Exercise prompt:
What is needed is an exact copy of all the records.

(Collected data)

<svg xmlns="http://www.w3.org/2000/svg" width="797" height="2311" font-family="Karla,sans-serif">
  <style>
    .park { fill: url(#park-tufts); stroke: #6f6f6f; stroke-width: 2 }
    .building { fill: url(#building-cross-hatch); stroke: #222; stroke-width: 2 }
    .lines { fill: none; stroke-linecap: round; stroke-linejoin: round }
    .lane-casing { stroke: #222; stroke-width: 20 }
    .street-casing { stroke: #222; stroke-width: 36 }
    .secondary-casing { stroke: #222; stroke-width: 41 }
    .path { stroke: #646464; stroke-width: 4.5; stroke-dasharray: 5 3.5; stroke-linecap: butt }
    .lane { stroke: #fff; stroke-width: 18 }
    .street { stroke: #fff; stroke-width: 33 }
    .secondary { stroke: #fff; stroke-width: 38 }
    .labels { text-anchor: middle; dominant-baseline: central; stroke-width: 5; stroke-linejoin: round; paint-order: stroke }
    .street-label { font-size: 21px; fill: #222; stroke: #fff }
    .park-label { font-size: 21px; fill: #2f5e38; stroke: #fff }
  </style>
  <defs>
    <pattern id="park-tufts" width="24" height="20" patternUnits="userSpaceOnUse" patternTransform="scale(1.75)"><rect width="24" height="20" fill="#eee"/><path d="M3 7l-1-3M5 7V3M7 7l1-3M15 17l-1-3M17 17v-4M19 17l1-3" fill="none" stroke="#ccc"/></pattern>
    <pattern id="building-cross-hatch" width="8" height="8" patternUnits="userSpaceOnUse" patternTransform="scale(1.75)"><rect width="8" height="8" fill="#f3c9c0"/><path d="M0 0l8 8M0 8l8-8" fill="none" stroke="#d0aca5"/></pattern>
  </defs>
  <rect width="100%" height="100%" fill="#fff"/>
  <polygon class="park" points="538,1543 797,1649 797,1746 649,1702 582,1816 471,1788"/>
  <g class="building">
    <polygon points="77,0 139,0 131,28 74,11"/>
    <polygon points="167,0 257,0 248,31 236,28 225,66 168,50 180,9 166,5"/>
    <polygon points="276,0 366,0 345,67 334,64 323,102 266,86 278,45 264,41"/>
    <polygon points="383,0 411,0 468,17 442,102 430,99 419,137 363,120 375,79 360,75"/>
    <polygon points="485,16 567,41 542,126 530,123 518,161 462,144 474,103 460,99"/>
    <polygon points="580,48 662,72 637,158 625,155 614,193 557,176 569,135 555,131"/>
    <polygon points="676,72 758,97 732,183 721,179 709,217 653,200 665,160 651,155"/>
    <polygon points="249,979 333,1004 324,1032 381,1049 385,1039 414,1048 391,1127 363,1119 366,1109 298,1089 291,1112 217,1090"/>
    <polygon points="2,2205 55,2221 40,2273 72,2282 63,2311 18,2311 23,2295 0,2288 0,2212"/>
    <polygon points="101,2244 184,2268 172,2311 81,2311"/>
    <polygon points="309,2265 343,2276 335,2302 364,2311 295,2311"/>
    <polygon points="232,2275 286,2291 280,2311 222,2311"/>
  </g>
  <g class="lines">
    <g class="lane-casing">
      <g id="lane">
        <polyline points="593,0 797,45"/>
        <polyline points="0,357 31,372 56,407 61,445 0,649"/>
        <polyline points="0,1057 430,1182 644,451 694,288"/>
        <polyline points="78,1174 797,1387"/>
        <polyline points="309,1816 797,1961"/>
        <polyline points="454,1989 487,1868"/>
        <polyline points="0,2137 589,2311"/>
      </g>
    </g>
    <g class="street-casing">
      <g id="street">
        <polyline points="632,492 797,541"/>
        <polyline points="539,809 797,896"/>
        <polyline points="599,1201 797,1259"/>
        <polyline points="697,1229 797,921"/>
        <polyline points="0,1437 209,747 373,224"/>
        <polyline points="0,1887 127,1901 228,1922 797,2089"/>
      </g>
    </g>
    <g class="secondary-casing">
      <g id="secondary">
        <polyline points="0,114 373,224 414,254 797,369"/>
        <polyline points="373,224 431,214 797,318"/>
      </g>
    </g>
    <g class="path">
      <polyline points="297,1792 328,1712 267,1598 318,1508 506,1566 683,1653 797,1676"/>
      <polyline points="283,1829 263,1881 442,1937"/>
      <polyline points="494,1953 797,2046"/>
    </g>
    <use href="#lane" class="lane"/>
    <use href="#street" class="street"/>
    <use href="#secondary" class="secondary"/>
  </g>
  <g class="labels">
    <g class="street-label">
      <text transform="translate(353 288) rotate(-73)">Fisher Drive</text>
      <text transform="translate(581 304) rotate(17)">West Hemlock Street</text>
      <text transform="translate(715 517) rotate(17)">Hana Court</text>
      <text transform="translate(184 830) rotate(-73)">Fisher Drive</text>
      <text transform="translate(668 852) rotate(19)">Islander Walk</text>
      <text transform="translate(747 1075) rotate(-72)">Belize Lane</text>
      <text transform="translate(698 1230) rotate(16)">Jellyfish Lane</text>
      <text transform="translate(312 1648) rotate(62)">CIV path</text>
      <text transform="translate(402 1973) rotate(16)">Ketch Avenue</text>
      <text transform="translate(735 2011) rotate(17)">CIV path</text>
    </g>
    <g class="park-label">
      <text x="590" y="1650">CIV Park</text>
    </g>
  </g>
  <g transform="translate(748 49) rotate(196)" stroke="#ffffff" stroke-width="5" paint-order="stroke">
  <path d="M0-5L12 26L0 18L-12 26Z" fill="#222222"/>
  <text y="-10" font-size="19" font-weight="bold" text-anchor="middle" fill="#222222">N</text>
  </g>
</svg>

Task response:
<svg xmlns="http://www.w3.org/2000/svg" width="797" height="2311" font-family="Karla,sans-serif">
  <style>
    .park { fill: url(#park-tufts); stroke: #6f6f6f; stroke-width: 2 }
    .building { fill: url(#building-cross-hatch); stroke: #222; stroke-width: 2 }
    .lines { fill: none; stroke-linecap: round; stroke-linejoin: round }
    .lane-casing { stroke: #222; stroke-width: 20 }
    .street-casing { stroke: #222; stroke-width: 36 }
    .secondary-casing { stroke: #222; stroke-width: 41 }
    .path { stroke: #646464; stroke-width: 4.5; stroke-dasharray: 5 3.5; stroke-linecap: butt }
    .lane { stroke: #fff; stroke-width: 18 }
    .street { stroke: #fff; stroke-width: 33 }
    .secondary { stroke: #fff; stroke-width: 38 }
    .labels { text-anchor: middle; dominant-baseline: central; stroke-width: 5; stroke-linejoin: round; paint-order: stroke }
    .street-label { font-size: 21px; fill: #222; stroke: #fff }
    .park-label { font-size: 21px; fill: #2f5e38; stroke: #fff }
  </style>
  <defs>
    <pattern id="park-tufts" width="24" height="20" patternUnits="userSpaceOnUse" patternTransform="scale(1.75)"><rect width="24" height="20" fill="#eee"/><path d="M3 7l-1-3M5 7V3M7 7l1-3M15 17l-1-3M17 17v-4M19 17l1-3" fill="none" stroke="#ccc"/></pattern>
    <pattern id="building-cross-hatch" width="8" height="8" patternUnits="userSpaceOnUse" patternTransform="scale(1.75)"><rect width="8" height="8" fill="#f3c9c0"/><path d="M0 0l8 8M0 8l8-8" fill="none" stroke="#d0aca5"/></pattern>
  </defs>
  <rect width="100%" height="100%" fill="#fff"/>
  <polygon class="park" points="538,1543 797,1649 797,1746 649,1702 582,1816 471,1788"/>
  <g class="building">
    <polygon points="77,0 139,0 131,28 74,11"/>
    <polygon points="167,0 257,0 248,31 236,28 225,66 168,50 180,9 166,5"/>
    <polygon points="276,0 366,0 345,67 334,64 323,102 266,86 278,45 264,41"/>
    <polygon points="383,0 411,0 468,17 442,102 430,99 419,137 363,120 375,79 360,75"/>
    <polygon points="485,16 567,41 542,126 530,123 518,161 462,144 474,103 460,99"/>
    <polygon points="580,48 662,72 637,158 625,155 614,193 557,176 569,135 555,131"/>
    <polygon points="676,72 758,97 732,183 721,179 709,217 653,200 665,160 651,155"/>
    <polygon points="249,979 333,1004 324,1032 381,1049 385,1039 414,1048 391,1127 363,1119 366,1109 298,1089 291,1112 217,1090"/>
    <polygon points="2,2205 55,2221 40,2273 72,2282 63,2311 18,2311 23,2295 0,2288 0,2212"/>
    <polygon points="101,2244 184,2268 172,2311 81,2311"/>
    <polygon points="309,2265 343,2276 335,2302 364,2311 295,2311"/>
    <polygon points="232,2275 286,2291 280,2311 222,2311"/>
  </g>
  <g class="lines">
    <g class="lane-casing">
      <g id="lane">
        <polyline points="593,0 797,45"/>
        <polyline points="0,357 31,372 56,407 61,445 0,649"/>
        <polyline points="0,1057 430,1182 644,451 694,288"/>
        <polyline points="78,1174 797,1387"/>
        <polyline points="309,1816 797,1961"/>
        <polyline points="454,1989 487,1868"/>
        <polyline points="0,2137 589,2311"/>
      </g>
    </g>
    <g class="street-casing">
      <g id="street">
        <polyline points="632,492 797,541"/>
        <polyline points="539,809 797,896"/>
        <polyline points="599,1201 797,1259"/>
        <polyline points="697,1229 797,921"/>
        <polyline points="0,1437 209,747 373,224"/>
        <polyline points="0,1887 127,1901 228,1922 797,2089"/>
      </g>
    </g>
    <g class="secondary-casing">
      <g id="secondary">
        <polyline points="0,114 373,224 414,254 797,369"/>
        <polyline points="373,224 431,214 797,318"/>
      </g>
    </g>
    <g class="path">
      <polyline points="297,1792 328,1712 267,1598 318,1508 506,1566 683,1653 797,1676"/>
      <polyline points="283,1829 263,1881 442,1937"/>
      <polyline points="494,1953 797,2046"/>
    </g>
    <use href="#lane" class="lane"/>
    <use href="#street" class="street"/>
    <use href="#secondary" class="secondary"/>
  </g>
  <g class="labels">
    <g class="street-label">
      <text transform="translate(353 288) rotate(-73)">Fisher Drive</text>
      <text transform="translate(581 304) rotate(17)">West Hemlock Street</text>
      <text transform="translate(715 517) rotate(17)">Hana Court</text>
      <text transform="translate(184 830) rotate(-73)">Fisher Drive</text>
      <text transform="translate(668 852) rotate(19)">Islander Walk</text>
      <text transform="translate(747 1075) rotate(-72)">Belize Lane</text>
      <text transform="translate(698 1230) rotate(16)">Jellyfish Lane</text>
      <text transform="translate(312 1648) rotate(62)">CIV path</text>
      <text transform="translate(402 1973) rotate(16)">Ketch Avenue</text>
      <text transform="translate(735 2011) rotate(17)">CIV path</text>
    </g>
    <g class="park-label">
      <text x="590" y="1650">CIV Park</text>
    </g>
  </g>
  <g transform="translate(748 49) rotate(196)" stroke="#ffffff" stroke-width="5" paint-order="stroke">
  <path d="M0-5L12 26L0 18L-12 26Z" fill="#222222"/>
  <text y="-10" font-size="19" font-weight="bold" text-anchor="middle" fill="#222222">N</text>
  </g>
</svg>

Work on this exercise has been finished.